Task objective
A verbatim reproduction of the following listing is required; omit the pictures.

Raw data Start Marker

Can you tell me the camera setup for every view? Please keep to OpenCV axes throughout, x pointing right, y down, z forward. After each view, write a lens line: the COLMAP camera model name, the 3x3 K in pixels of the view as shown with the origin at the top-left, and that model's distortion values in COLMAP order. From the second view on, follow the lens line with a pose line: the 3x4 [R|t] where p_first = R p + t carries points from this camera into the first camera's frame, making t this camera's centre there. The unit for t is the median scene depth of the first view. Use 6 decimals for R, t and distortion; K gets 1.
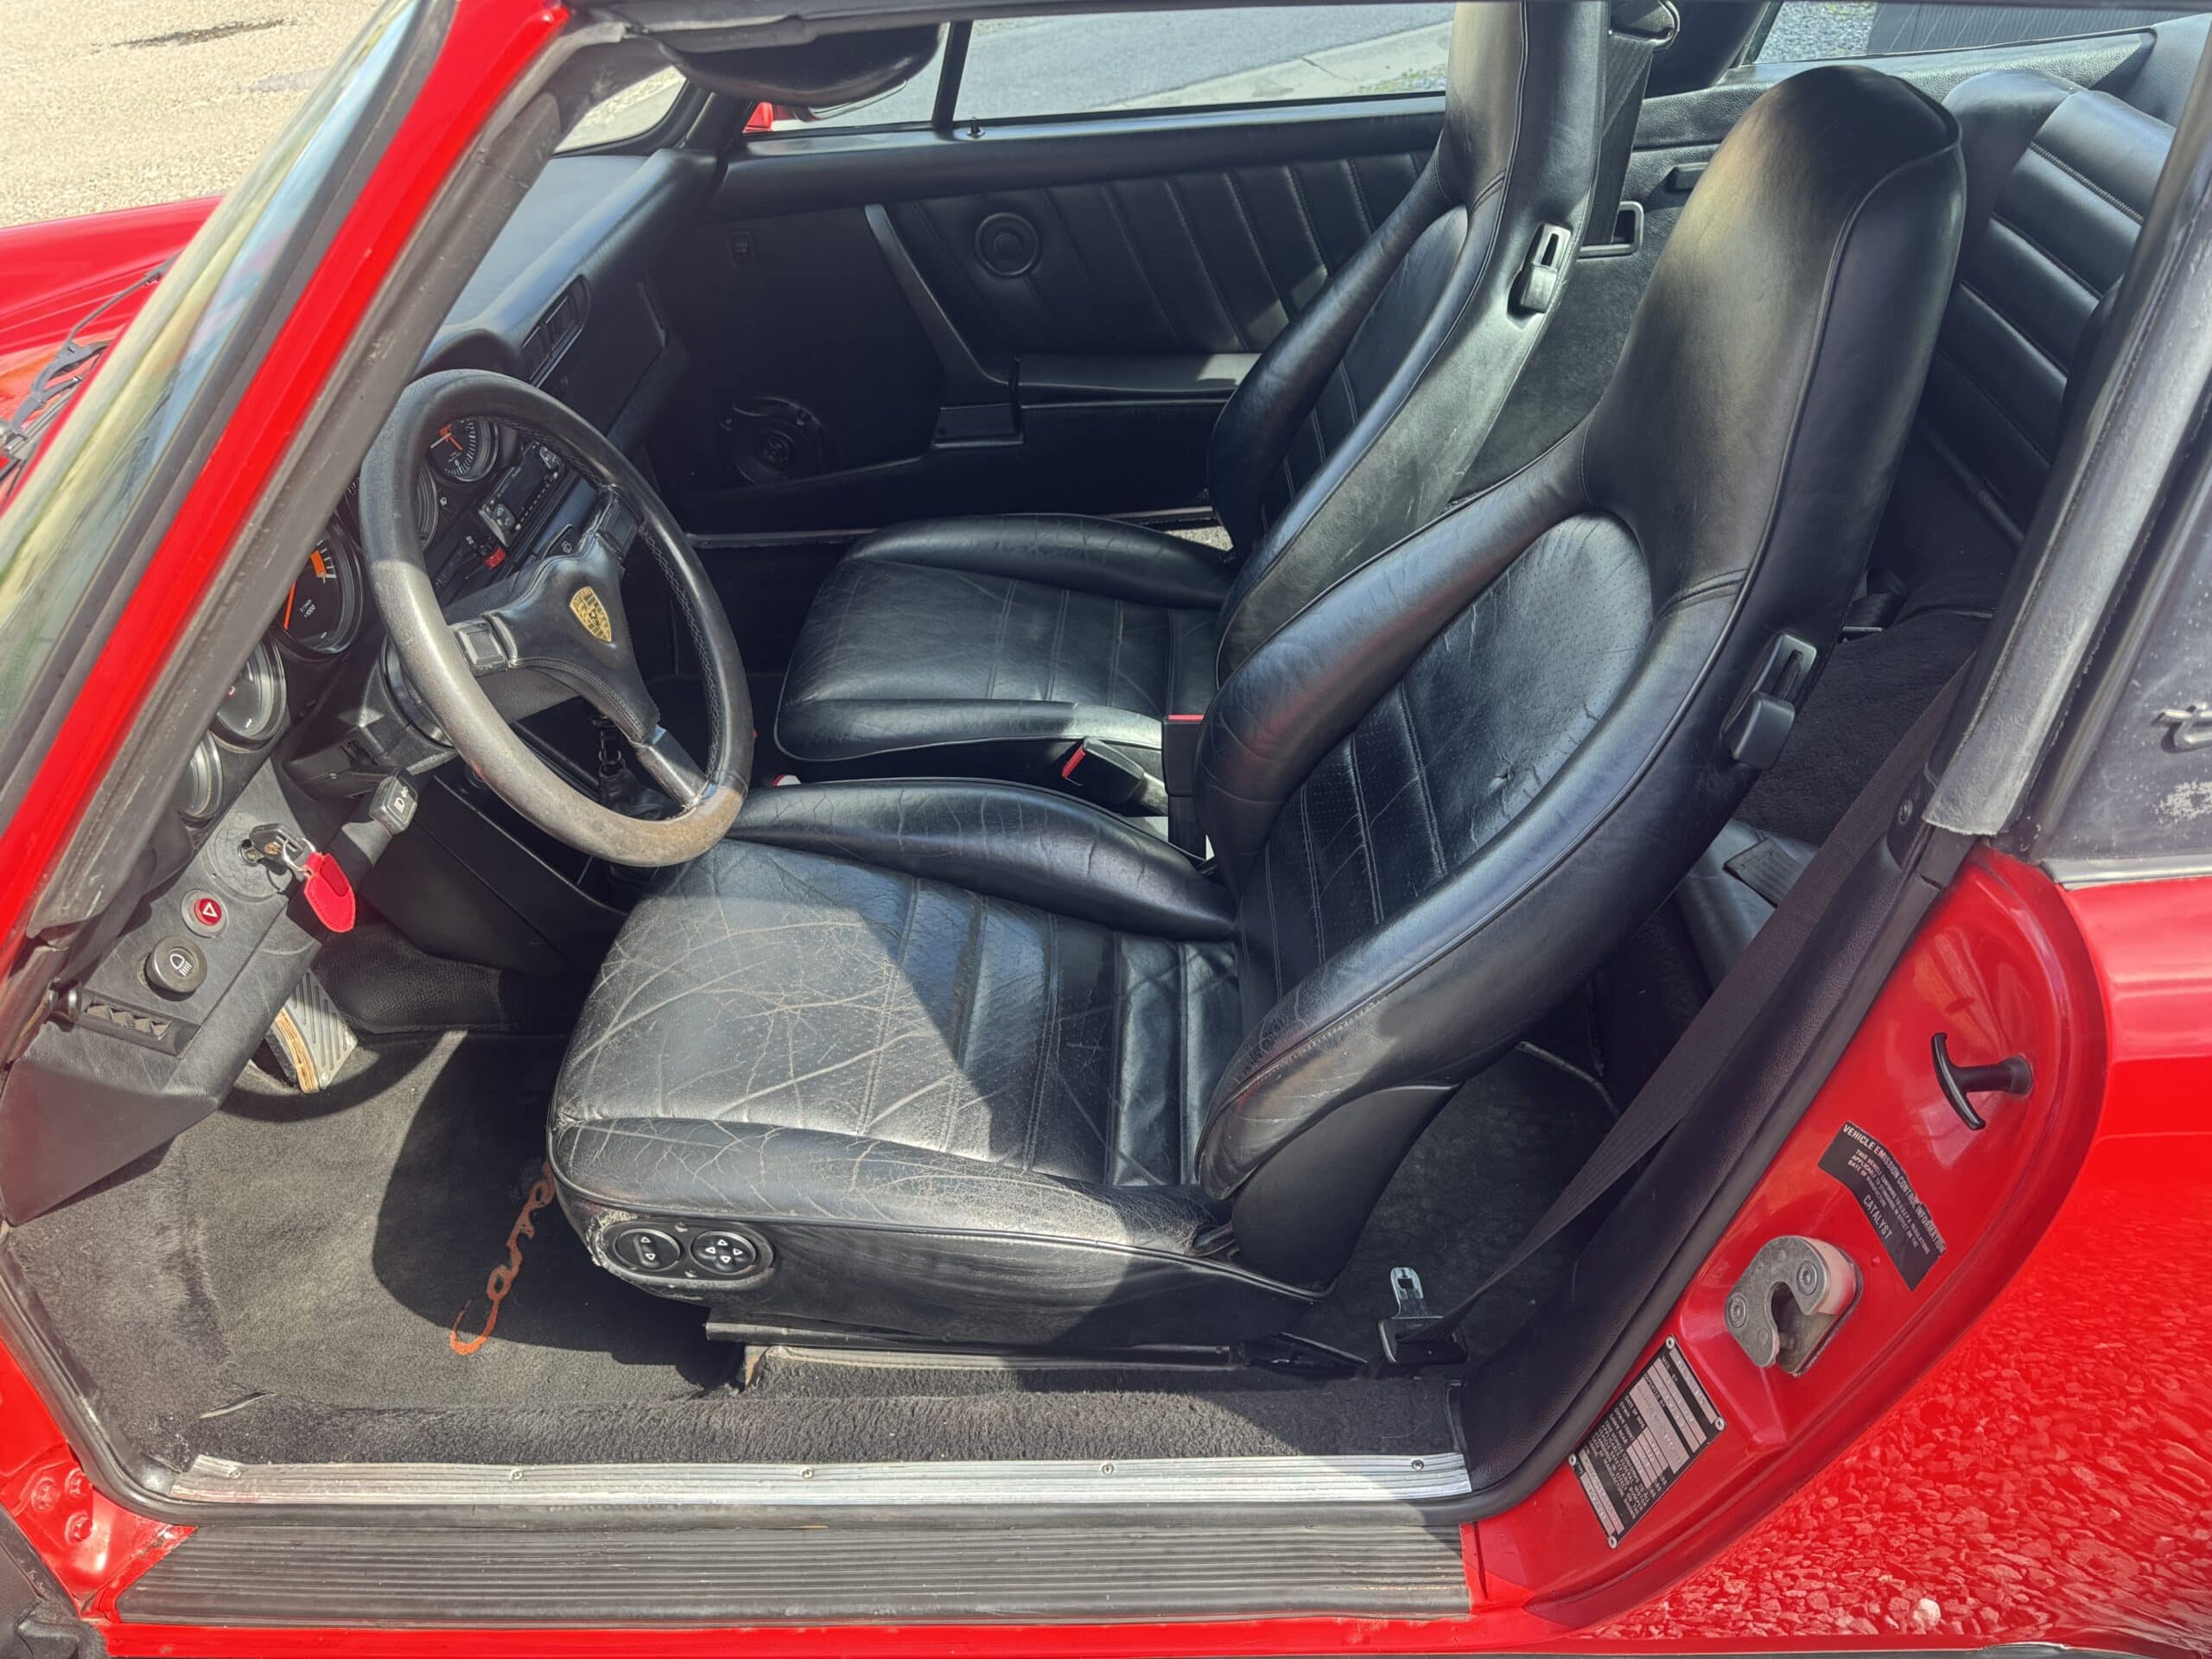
lens RADIAL K [[1505.7, 0, 1106.0], [0, 1505.7, 829.5], [0, 0, 1]] dist [0.042406, -0.056608]
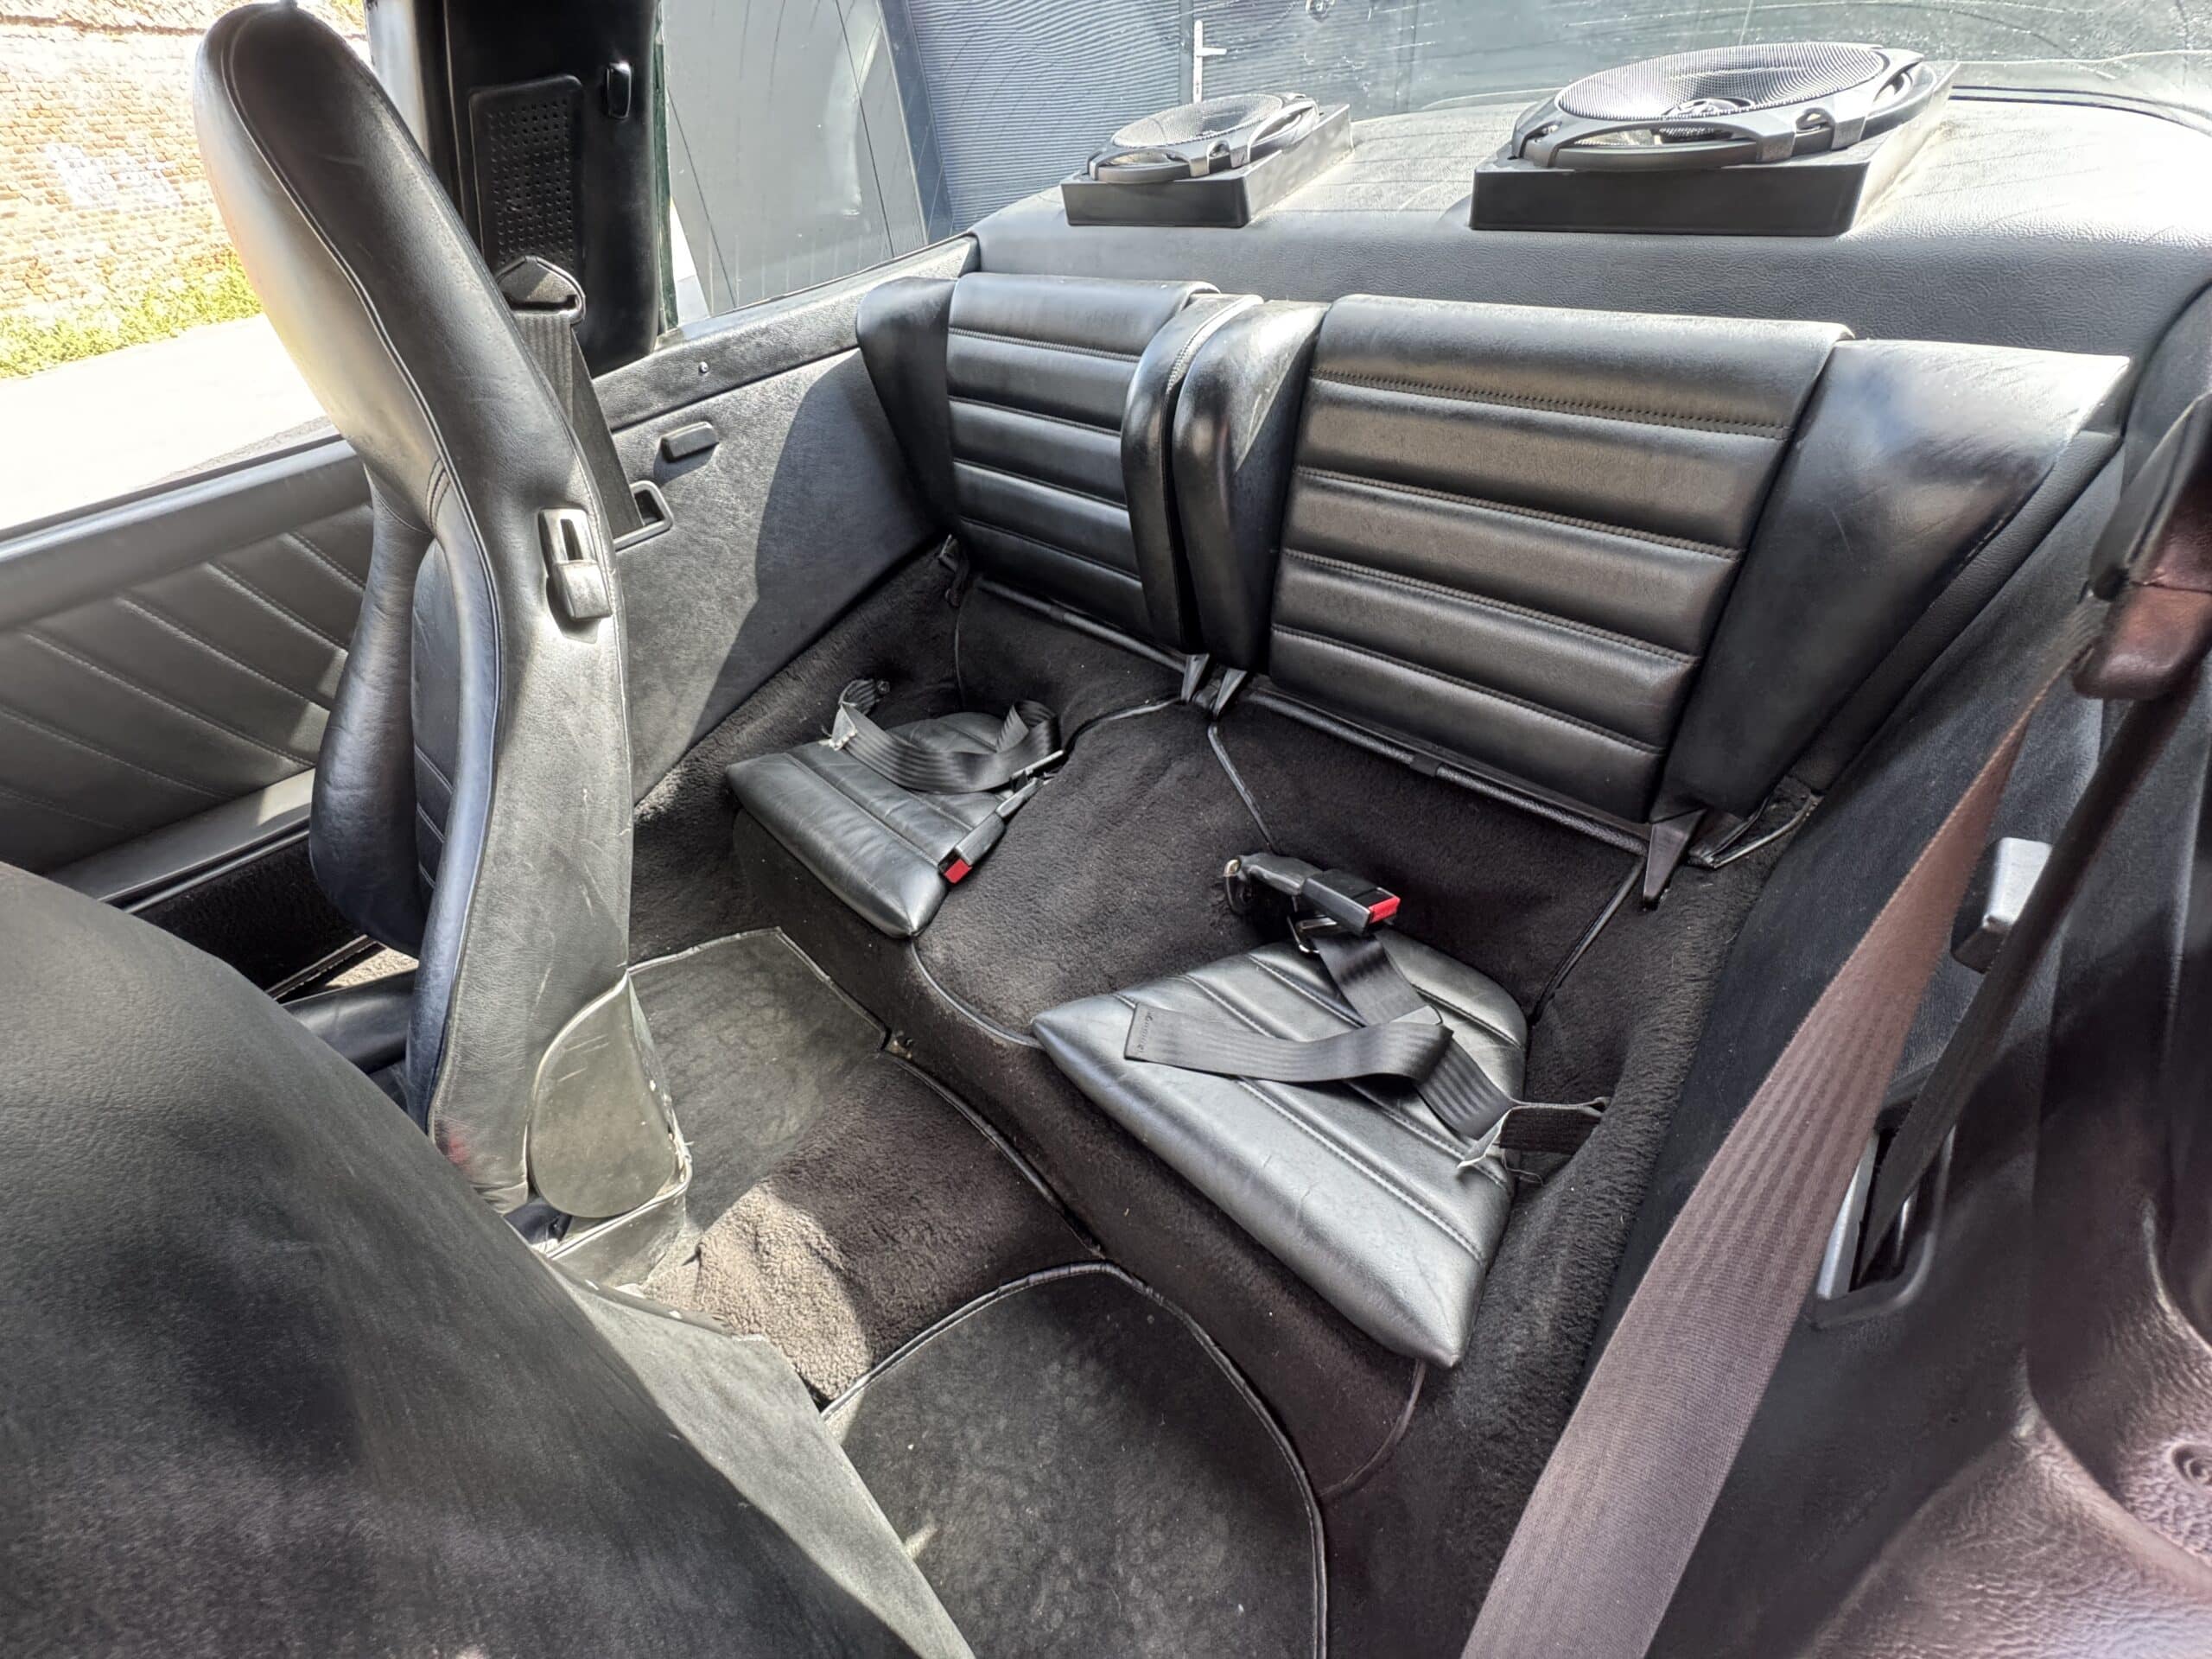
lens RADIAL K [[878.7, 0, 1106.0], [0, 878.7, 829.5], [0, 0, 1]] dist [-0.001184, -0.000110]
pose [[0.679983, -0.485391, 0.549562, 0.130721], [0.503832, 0.853849, 0.130747, -0.144554], [-0.532707, 0.187981, 0.825158, 0.417003]]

Raw data End Marker

Worked solution
Can you tell me the camera setup for every view? Please keep to OpenCV axes throughout, x pointing right, y down, z forward. After each view, write a lens line: the COLMAP camera model name, the 3x3 K in pixels of the view as shown with the origin at the top-left, and that model's distortion values in COLMAP order. From the second view on, follow the lens line with a pose line: the 3x4 [R|t] where p_first = R p + t carries points from this camera into the first camera's frame, making t this camera's centre there. The unit for t is the median scene depth of the first view. Use 6 decimals for R, t and distortion; K gets 1.
lens RADIAL K [[1505.7, 0, 1106.0], [0, 1505.7, 829.5], [0, 0, 1]] dist [0.042406, -0.056608]
lens RADIAL K [[878.7, 0, 1106.0], [0, 878.7, 829.5], [0, 0, 1]] dist [-0.001184, -0.000110]
pose [[0.679983, -0.485391, 0.549562, 0.130721], [0.503832, 0.853849, 0.130747, -0.144554], [-0.532707, 0.187981, 0.825158, 0.417003]]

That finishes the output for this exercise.